Kneeling and Kowtowing?: Give me a Break!

When I reflect, I can see that all people of faith possess this elusive worshipping faculty, and they appear to be obsessive about it: dashing hither and thither to the church, mosque, synagogue or temple. What’s more, they voluntarily waste lots of their all too disposable income on supporting such institutions. I’d have thought money was better spent on surviving and lavishing any surplus on the simple pleasures in life. Oh, and on enhancing the lives of others, perhaps. But no, buildings and holy orders of one kind or another are much more important to them. They have to have some place to worship and someone to tell them in no uncertain terms how to do it.
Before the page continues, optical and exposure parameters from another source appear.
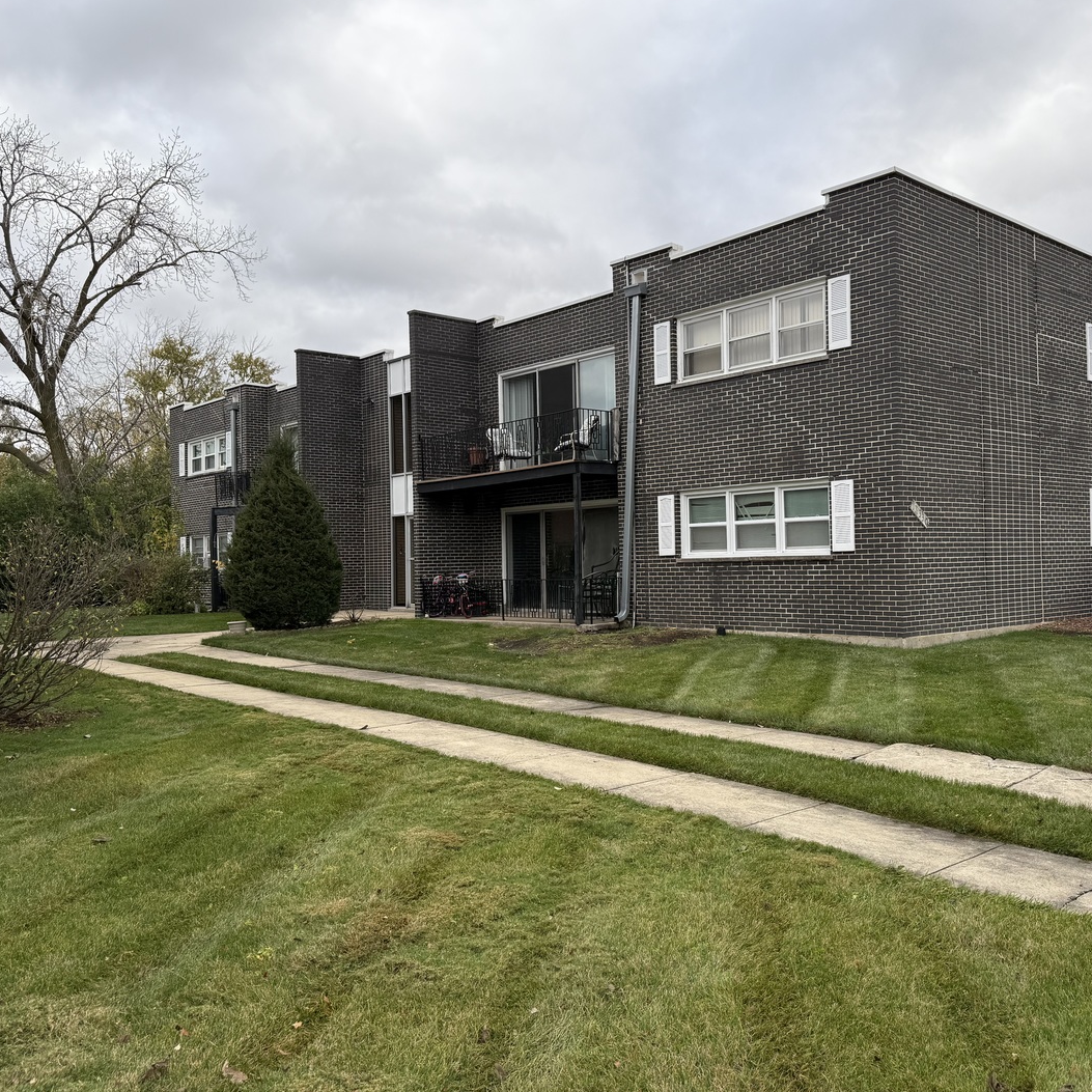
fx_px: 1035
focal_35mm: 29
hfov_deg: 55.3
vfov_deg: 55.6
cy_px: 536
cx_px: 643
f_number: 1.78
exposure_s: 1/920
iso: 80
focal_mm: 6.76
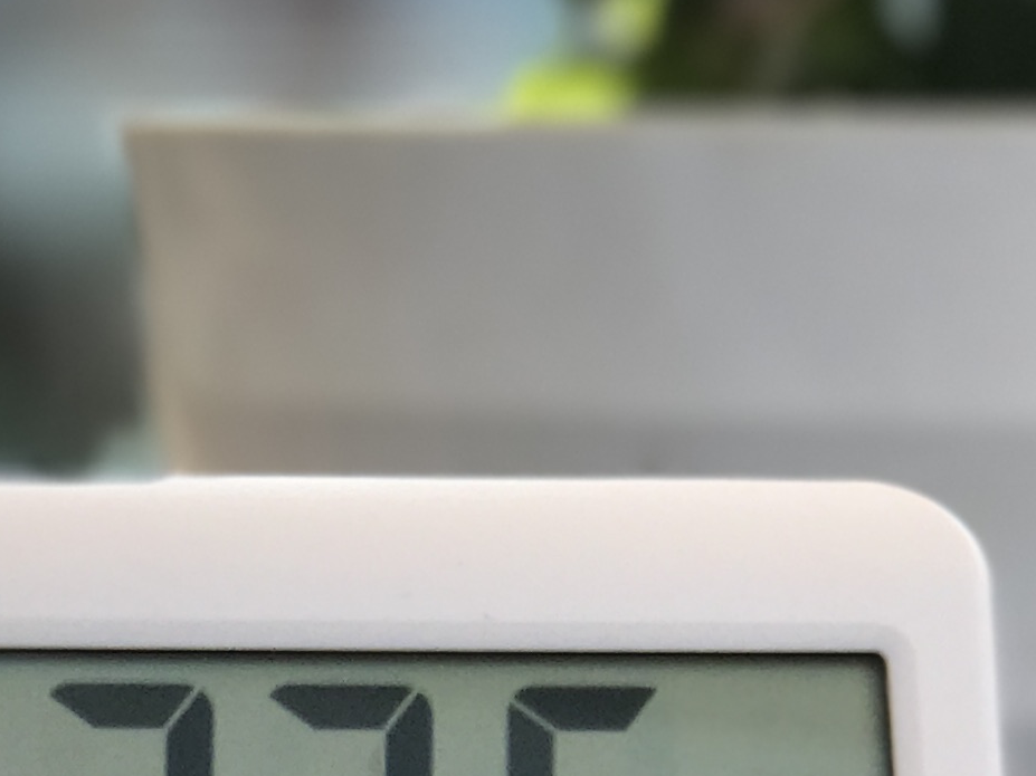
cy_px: 799
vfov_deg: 6.0
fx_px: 7421
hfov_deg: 7.9
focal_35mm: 248
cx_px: -117
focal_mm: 6.6
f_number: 2.8
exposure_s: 1/465
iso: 20
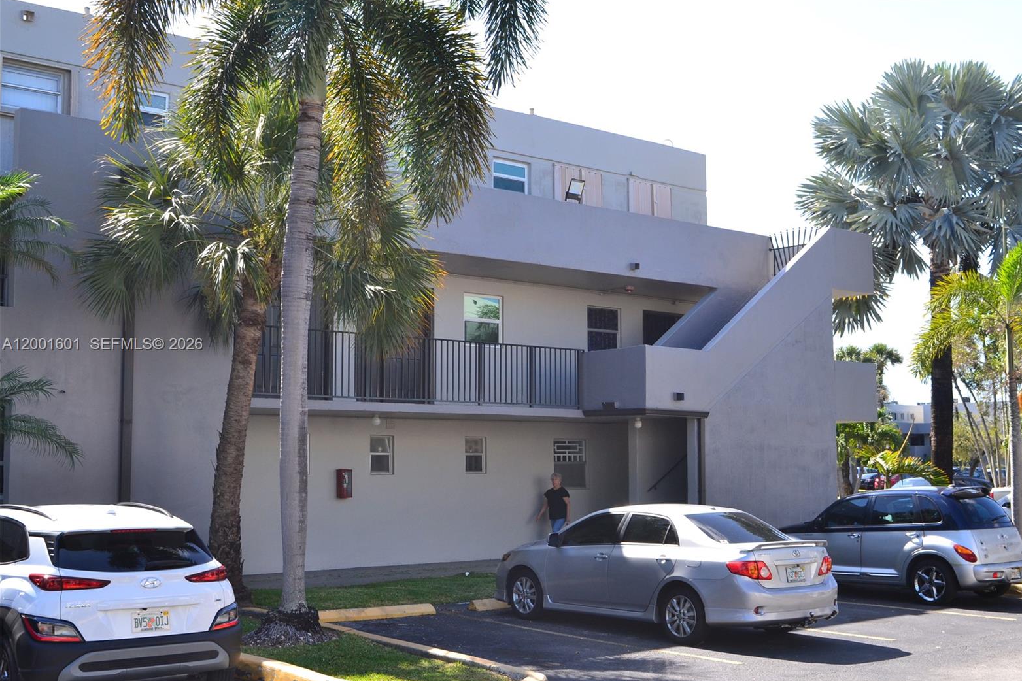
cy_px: 345
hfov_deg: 44.0
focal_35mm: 45
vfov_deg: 30.2
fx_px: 1264
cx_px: 522
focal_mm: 29
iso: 400
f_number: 10
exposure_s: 1/250
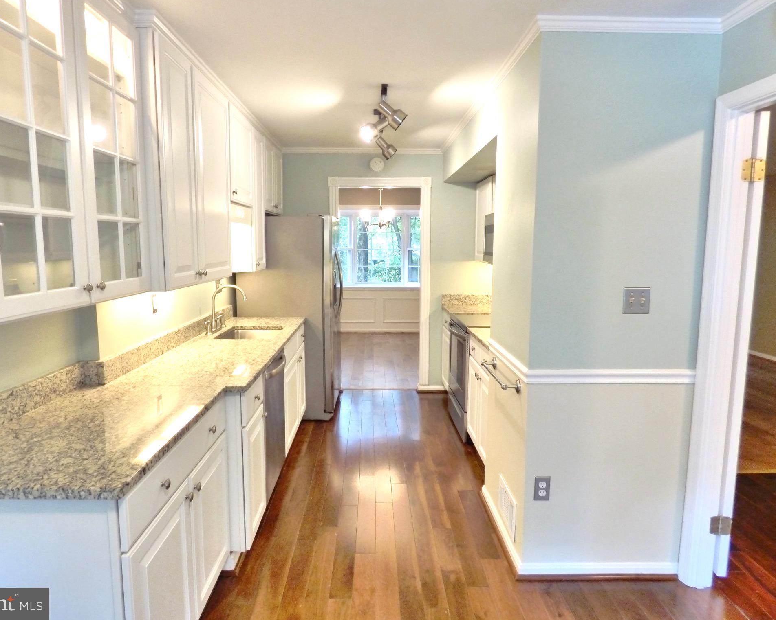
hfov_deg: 77.6
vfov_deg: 65.5
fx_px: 482
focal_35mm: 21
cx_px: 365
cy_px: 309
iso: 400
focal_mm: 3.58
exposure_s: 1/20
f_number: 2.8
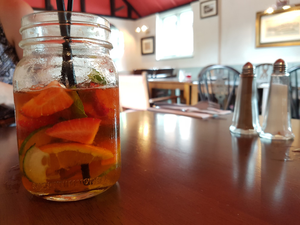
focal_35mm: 26
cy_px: 112
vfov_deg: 53.1
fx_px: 225
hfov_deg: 67.3
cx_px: 150
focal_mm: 4.2
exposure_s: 1/25
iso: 250
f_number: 1.7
What’s more, they appear to enjoy kneeling, bowing and scraping in obeisance to these commissars of worship. I just don’t get it.

OK, Where’s the Fun?

Now, if I could choose to be cured of this missing faculty, would I? Let me think. That took about a millisecond. Nope. It appears to me that possession of this curious capacity over-complicates life. Just imagine how much extra free time I’ve got to indulge in a dissolute and hedonistic lifestyle. Ah, but I guess that’s the point. If all my spare time were taken up in worship, there ‘d be  less time for me to have FUN, and that’s the last thing any of these superstitious sects want me to have. They just don’t like human nature, do they? At all costs, my primeval instincts and desires must be contained, otherwise the wrath of god will be upon me. Behave! But wait a minute, wasn’t that how my parents used to act, ostensibly for my own good? Why, yes. Now I get it. Worshipful people never grow out of their infantile parent-worshiping stage. Most of us learn to see through it, don’t we? You know, when we hit those teenage years and fly the nest: bye mum and dad; bye belief in fairies and Santa; bye Peter Pan, you’re welcome to live in Neverland; oh and you can kiss goodbye to that invisible gal or guy in the sky too! So there you go. ‘What is worship?’ T simples. It’s an expression of perpetual immaturity.

This Post Has 5 Comments

  1. challenger72

    That conclusion is accurate. I was talking with my friend today saying we are similar in that we look after ourselves a lot. Both of us lives alone and both of us is an atheist and we know that we do not have a a God to lean on to for health or for a prize after death for bearing with fate. That thinking might not be very pronounced or common in the west. But where I come from, people rely a lot on the fact that the end, they will only see what was written in there book

  2. John Dillon

    The last line of your comment says it all, Barry: ‘Worship is not for any god because there is no god. Worship is for the benefit of the priest, vicar and imam’. I have another item up my sleeve about this very issue…

  3. bazza

    Your post raises some interesting points and I’d like to dwell on one of them. You write, “..if all my time were taken up in worship, there’d be less time for me to have FUN, and that’s the last thing any of these superstitious sects want me to have.”
    Spot on. Religion thrives on heaping misery on people. The ploy is simple and cruel. By convincing people that their earthly lives are worthless, it becomes very easy to sell the idea that things will be better when you’re dead. The promise of ‘jam tomorrow’ is the biggest attraction that religions can offer.
    In the earliest days of the monotheisms, life was (generally) very hard for people. From cradle to grave each day would have been a struggle to survive. It’s easy to see how a cynical priesthood seized on the plight of others and set themselves up as the necessary conduit to eternal, blissful life.
    The joys of earthly life are rebranded as ‘sins’ and are replaced with repetitive, monotonous prayer – five times a day in some cases.
    Worship is not for any god because there is no god. Worship is for the benefit of the priest, vicar and imam.